27 September 2024
Over 100 protesters marched to Kariega Town Hall on Thursday. They expressed their fury that the Nelson Mandela Bay Municipality has not sufficiently addressed the damage of the 1 June storm. They demanded that senior municipality officials come out of their offices and listen to them.
Most of the protesters are members of the Eastern Cape Combined Environmental Forum.
They sang and blew whistles while marching from Mel Brooks Avenue to the town hall. The protesters complained that rivers were still dirty and bridges remain broken since the storm. Some expressed grief.
“My daughter drowned to death on 1 June storm and I am still paying a funeral parlour,” shouted Nonyameko Matshele. “Come out! Come out!” she shouted. But no municipal official came to address the crowd.
The protesters wore T-shirts with Earthlife Africa’s logo and the words ‘Just Transition’. Just Transition is a framework developed and supported by unions across the planet that calls for “security for the livelihoods of workers and their communities in the transition to a low-carbon economy”.
Some of the placards said: “Justice for Kariega flood victims” and “We want our water.”

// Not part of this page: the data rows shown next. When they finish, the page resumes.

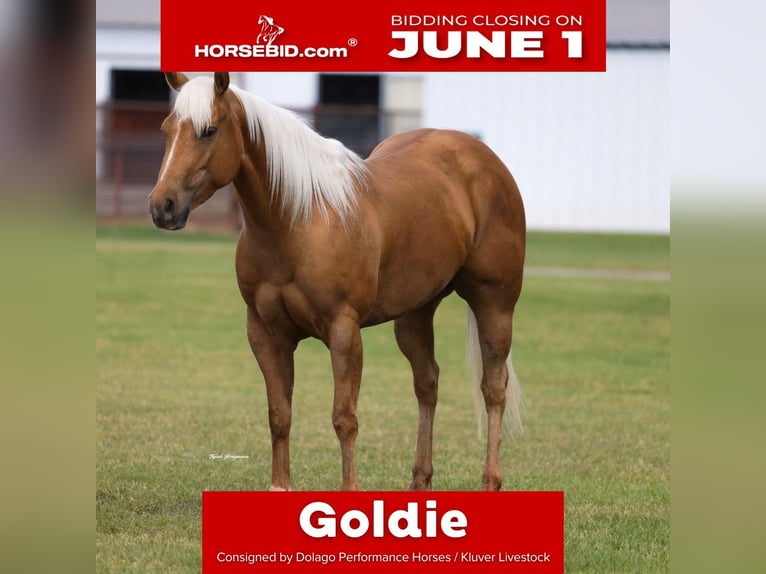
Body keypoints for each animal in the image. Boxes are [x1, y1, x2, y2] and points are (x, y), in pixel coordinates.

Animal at [149, 72, 526, 491]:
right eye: (167, 129)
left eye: (209, 130)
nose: (162, 206)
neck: (299, 219)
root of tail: (484, 158)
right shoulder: (265, 334)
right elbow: (279, 415)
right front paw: (280, 485)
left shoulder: (344, 332)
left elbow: (344, 418)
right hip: (415, 313)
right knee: (427, 383)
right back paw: (420, 481)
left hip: (494, 304)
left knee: (493, 389)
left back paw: (490, 480)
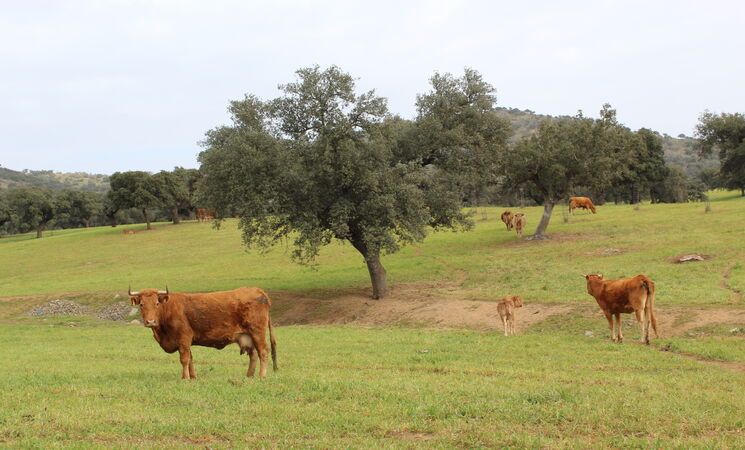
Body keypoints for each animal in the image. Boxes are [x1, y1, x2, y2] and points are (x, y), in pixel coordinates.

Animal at [129, 286, 278, 378]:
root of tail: (258, 291)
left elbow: (184, 359)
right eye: (142, 304)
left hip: (257, 333)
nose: (150, 321)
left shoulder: (184, 339)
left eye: (157, 304)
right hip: (248, 336)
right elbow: (190, 359)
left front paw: (185, 377)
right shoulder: (185, 343)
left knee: (263, 351)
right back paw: (249, 376)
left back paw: (262, 376)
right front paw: (193, 376)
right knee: (253, 354)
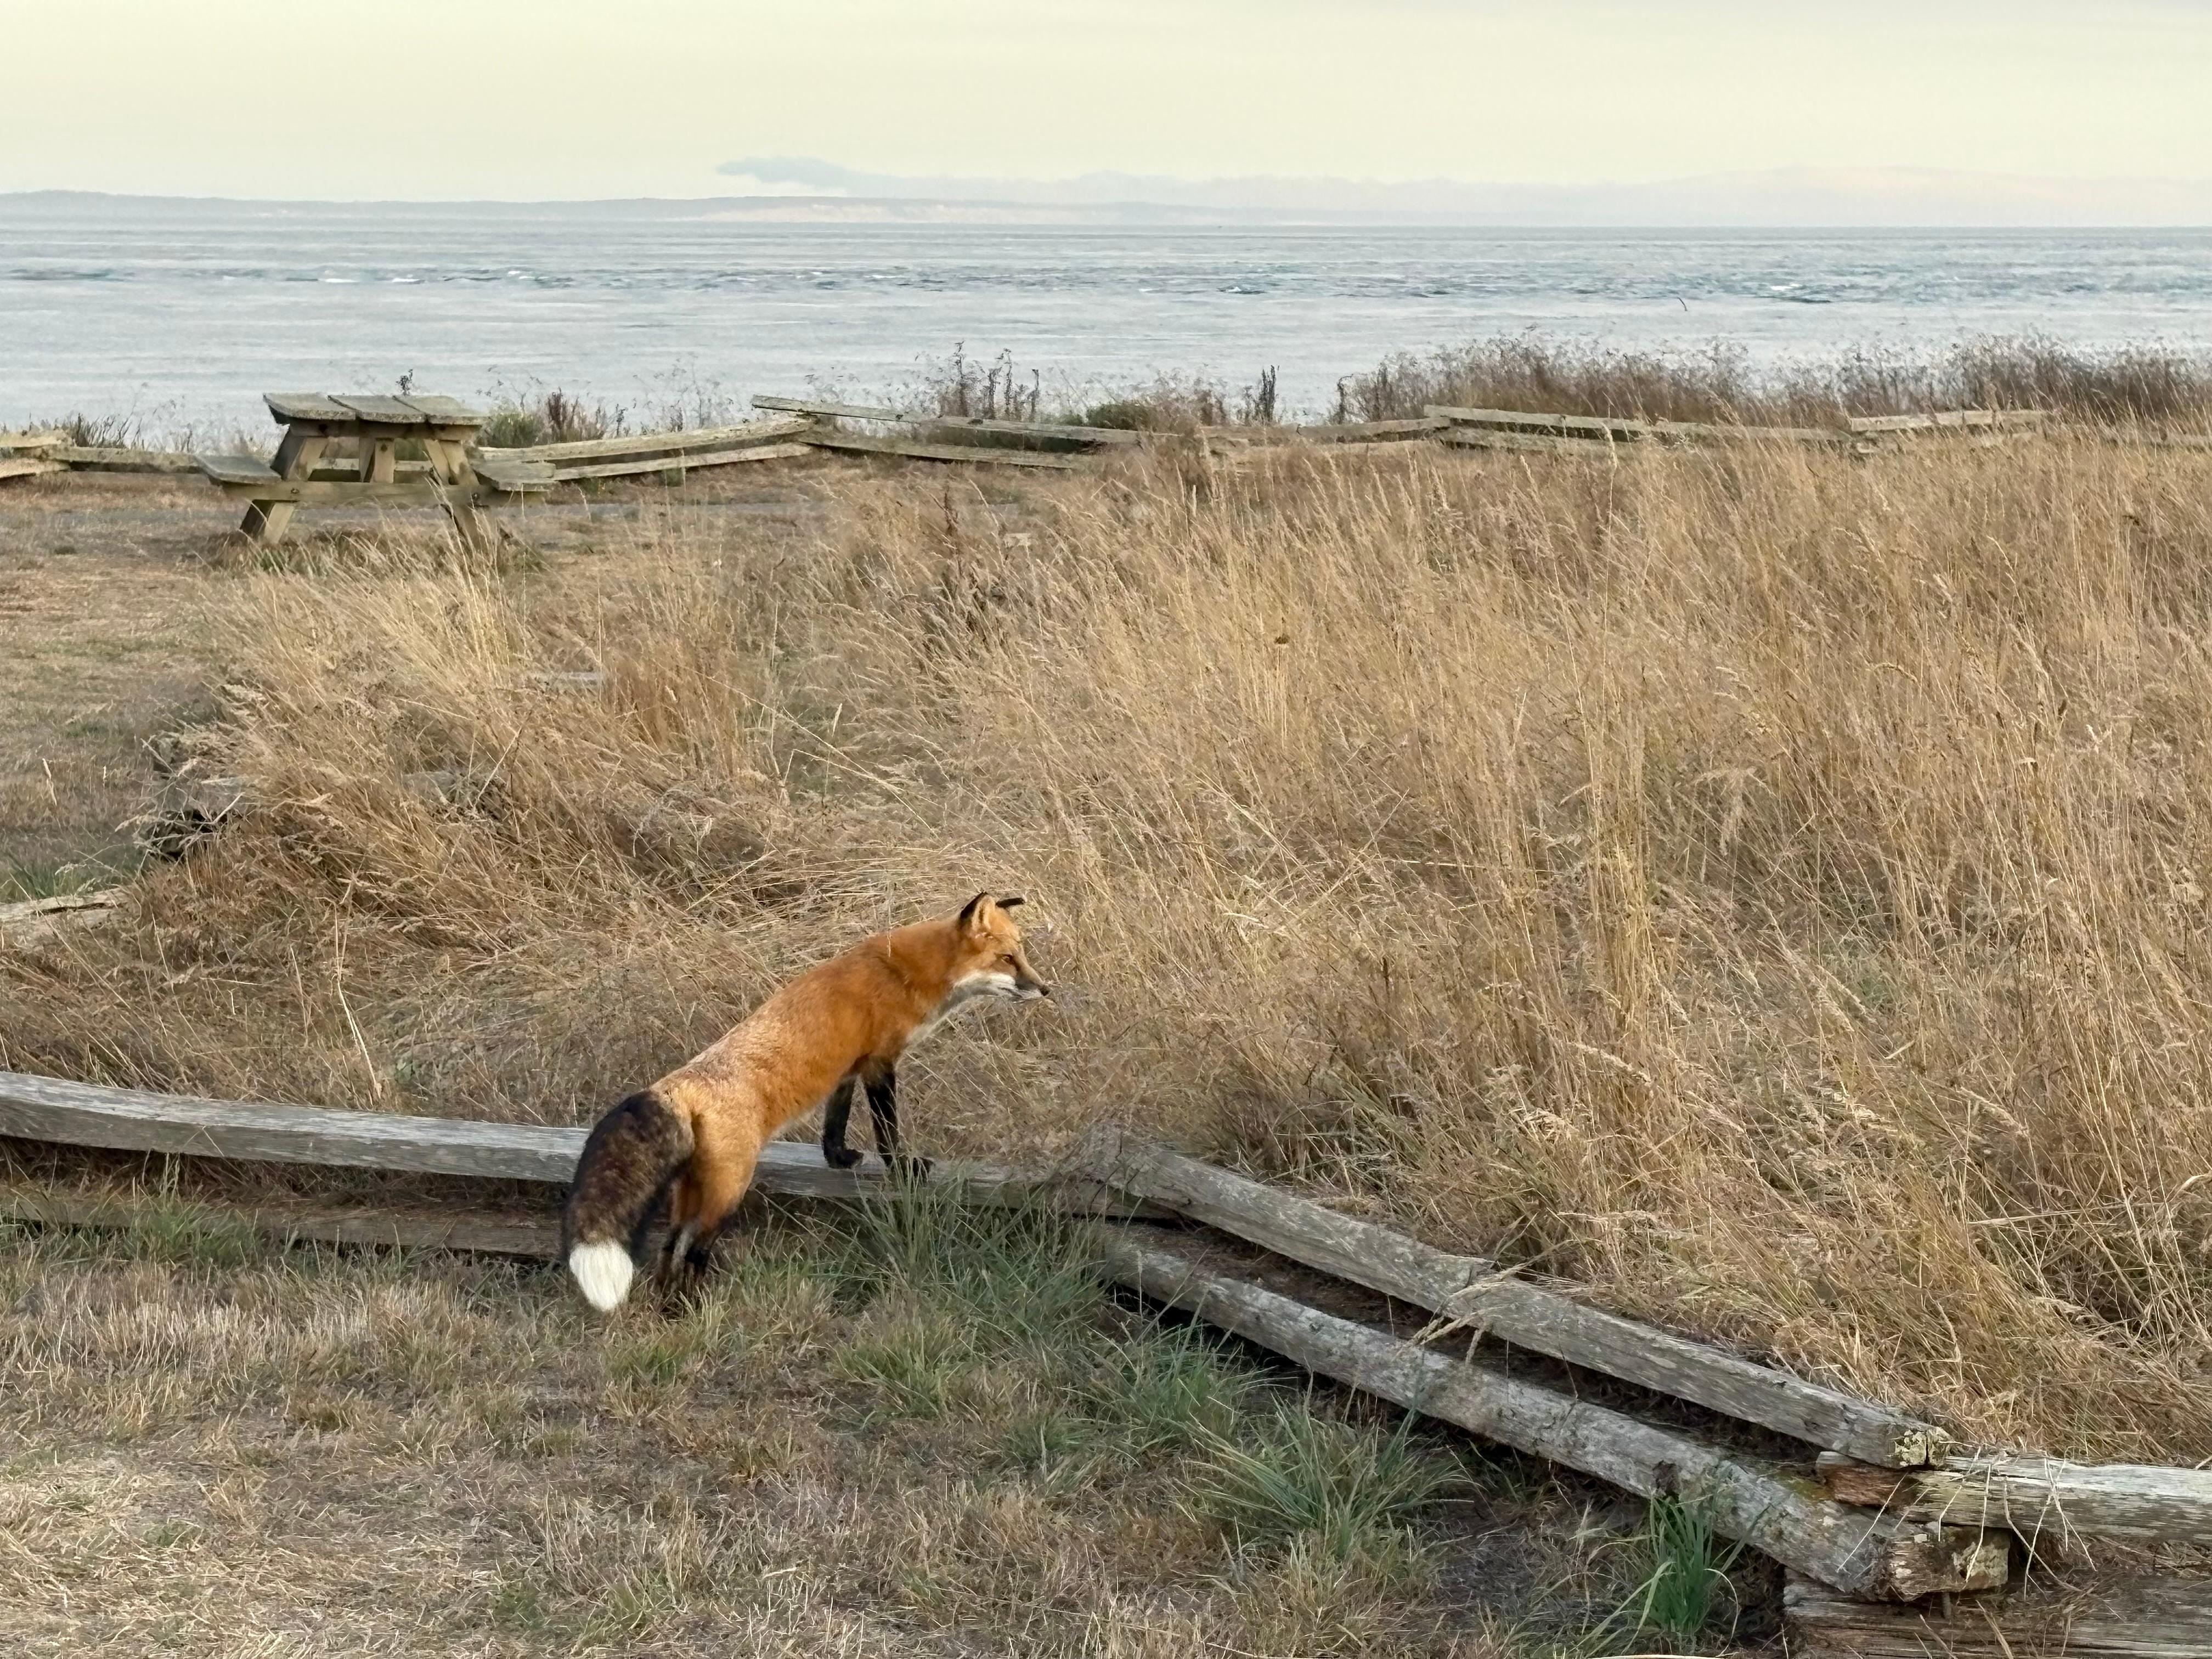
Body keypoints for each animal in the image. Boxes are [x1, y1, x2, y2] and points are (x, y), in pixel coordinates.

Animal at [561, 892, 1050, 1311]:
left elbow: (834, 1123)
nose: (1044, 989)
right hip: (729, 1190)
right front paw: (902, 1169)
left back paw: (669, 1306)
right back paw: (692, 1307)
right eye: (1007, 960)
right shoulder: (880, 1063)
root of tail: (676, 1086)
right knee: (696, 1251)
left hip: (692, 1191)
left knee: (670, 1245)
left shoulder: (849, 1069)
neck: (903, 973)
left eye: (1024, 954)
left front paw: (839, 1159)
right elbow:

They sang “Amabhul’amnyama andenzi wari” (Black boers make me worried) and “Asinal’ valo” (We are not scared) as shoppers on busy Market Street watched.
Some came from afar to express solidarity. Phenius Nkatshuka, from the National Association of Fishermen, who is based in Jeffreys Bay, addressed the crowd.
“Residents stay without water and electricity in Kariega week after week, while the municipality is supplying water to big industrial companies,” he said. “We are in big trouble as communities. The municipality is watching each and every cent we make out of the sea and taxes us, yet they don’t even clean the sea. We will protest until we die.”
Many of the speakers blamed climate change for the 1 June storm.